A sharp, damning cry against societal indifference to the increasingly dire circumstances of India’s farmers, Nero’s Guests is energized by the righteous outrage of the truth-teller at its center, P. Sainath. The award-winning rural affairs editor for a large English-language daily, Sainath is the journalistic conscience of a nation that, amid its booming modern economy, neglects the multiplying debts of the 60% of its population that makes an agrarian living; the reporter sees the cultural indifference surrounding 200,000 suicides of farmers in the last dozen years as the byproduct of “a politically free media…imprisoned by profit.” Gently interviewing the survivors of farming patriarchs who have killed themselves, Sainath is an experienced observer of the poor under duress who, upon returning to his Mumbai home, points to his colleague’s photo of a fearful son burdened by the inheritance of his family’s engulfing crises: “Do you see his eyes?” Rural wives are seen struggling to offset their families’ poor crop yields by commuting to menial servitude jobs; dawn-to-midnight days make strangers of their children.
Not a mere humanist, Sainath expertly ties together Indian poverty statistics and summarizes Western powers’ ruthless strategies (such as America’s gargantuan subsidies for its cotton industry) at public lectures meant to awaken middle-class consciousness.

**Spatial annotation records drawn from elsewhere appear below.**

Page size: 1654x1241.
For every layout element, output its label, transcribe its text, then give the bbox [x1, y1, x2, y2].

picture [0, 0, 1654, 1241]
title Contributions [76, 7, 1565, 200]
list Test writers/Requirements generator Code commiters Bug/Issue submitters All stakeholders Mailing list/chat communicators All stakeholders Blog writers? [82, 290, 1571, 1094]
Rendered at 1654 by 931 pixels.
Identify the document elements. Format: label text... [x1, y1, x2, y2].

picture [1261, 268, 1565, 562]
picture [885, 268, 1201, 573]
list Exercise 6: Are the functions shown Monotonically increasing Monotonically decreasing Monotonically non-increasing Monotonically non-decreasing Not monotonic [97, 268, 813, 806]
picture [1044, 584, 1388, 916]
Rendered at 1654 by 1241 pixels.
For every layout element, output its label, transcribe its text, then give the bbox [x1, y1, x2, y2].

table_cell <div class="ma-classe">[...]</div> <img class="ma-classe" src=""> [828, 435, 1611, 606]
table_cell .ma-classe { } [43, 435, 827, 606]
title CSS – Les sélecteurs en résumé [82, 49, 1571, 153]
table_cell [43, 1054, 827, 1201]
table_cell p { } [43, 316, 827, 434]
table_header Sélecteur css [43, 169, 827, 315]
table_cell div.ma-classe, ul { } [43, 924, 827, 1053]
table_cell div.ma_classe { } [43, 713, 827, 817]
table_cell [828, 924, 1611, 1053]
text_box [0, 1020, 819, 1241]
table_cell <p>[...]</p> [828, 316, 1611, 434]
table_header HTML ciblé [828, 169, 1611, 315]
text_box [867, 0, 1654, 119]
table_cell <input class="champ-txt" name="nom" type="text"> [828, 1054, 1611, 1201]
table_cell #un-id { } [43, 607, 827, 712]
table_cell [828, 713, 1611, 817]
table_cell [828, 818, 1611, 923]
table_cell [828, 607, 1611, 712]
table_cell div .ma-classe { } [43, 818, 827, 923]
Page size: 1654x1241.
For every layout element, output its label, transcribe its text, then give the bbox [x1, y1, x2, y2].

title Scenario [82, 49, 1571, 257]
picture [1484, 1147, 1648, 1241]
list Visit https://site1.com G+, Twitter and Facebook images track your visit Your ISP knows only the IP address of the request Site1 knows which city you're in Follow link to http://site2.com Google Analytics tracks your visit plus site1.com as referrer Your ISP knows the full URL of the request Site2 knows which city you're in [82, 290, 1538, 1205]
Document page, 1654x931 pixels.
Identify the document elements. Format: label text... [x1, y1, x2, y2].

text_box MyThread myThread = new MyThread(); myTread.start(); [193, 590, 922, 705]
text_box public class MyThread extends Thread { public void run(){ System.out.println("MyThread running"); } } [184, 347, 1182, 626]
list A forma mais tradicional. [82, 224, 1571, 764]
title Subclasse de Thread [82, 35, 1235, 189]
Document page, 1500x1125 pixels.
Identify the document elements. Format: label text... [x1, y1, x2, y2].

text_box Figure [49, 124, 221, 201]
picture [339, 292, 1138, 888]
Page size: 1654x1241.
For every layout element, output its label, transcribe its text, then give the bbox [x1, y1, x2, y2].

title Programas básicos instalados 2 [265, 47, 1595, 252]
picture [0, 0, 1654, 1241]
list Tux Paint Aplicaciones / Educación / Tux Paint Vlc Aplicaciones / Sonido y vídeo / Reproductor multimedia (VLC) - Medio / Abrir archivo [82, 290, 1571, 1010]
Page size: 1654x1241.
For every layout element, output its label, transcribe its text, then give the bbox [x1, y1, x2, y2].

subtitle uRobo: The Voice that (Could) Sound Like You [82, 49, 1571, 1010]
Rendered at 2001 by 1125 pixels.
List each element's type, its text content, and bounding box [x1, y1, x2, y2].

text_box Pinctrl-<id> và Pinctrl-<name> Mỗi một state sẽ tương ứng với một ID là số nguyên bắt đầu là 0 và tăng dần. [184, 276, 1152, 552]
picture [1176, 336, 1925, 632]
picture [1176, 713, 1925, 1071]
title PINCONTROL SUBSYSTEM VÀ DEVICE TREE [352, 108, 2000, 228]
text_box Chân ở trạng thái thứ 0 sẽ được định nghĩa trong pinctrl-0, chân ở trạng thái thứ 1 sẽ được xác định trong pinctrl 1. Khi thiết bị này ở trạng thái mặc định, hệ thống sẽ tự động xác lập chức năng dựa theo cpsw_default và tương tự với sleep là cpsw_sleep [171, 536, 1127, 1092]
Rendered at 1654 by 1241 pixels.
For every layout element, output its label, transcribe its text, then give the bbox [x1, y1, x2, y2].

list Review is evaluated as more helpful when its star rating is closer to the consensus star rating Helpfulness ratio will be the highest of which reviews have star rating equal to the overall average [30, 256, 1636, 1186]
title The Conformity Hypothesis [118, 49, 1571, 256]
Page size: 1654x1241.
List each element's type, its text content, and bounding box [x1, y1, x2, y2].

Director Deepa Bhatia smoothly trails Sainath through a myriad of settings, painting his restlessness as the fuel of a desperate mission to correct a tragic moral imbalance, and augmenting his crusade with the poems of one of the crisis’ victims (“My death, too/Will surprise you like untimely rain”). Sainath’s freely expressed anger, whether directed at a European member of the documentary crew (“You fuckers don’t grow coffee!”) or consultants who recommend government subsidies for corporate agribusiness (“assholes from the Kennedy School”), is refreshingly forthright, and even penultimate scenes of politicians putting together rural-aid legislation, and grabbing photo ops with impoverished farmers, can’t be mistaken for even the prelude to a happy ending. Concise and passionate, Nero’s Guests drives home the title’s metaphor for comfort enjoyed at the mortal expense of the hopeless with empathetic grit.
The Human Rights Watch Film Festival runs from June 10—24.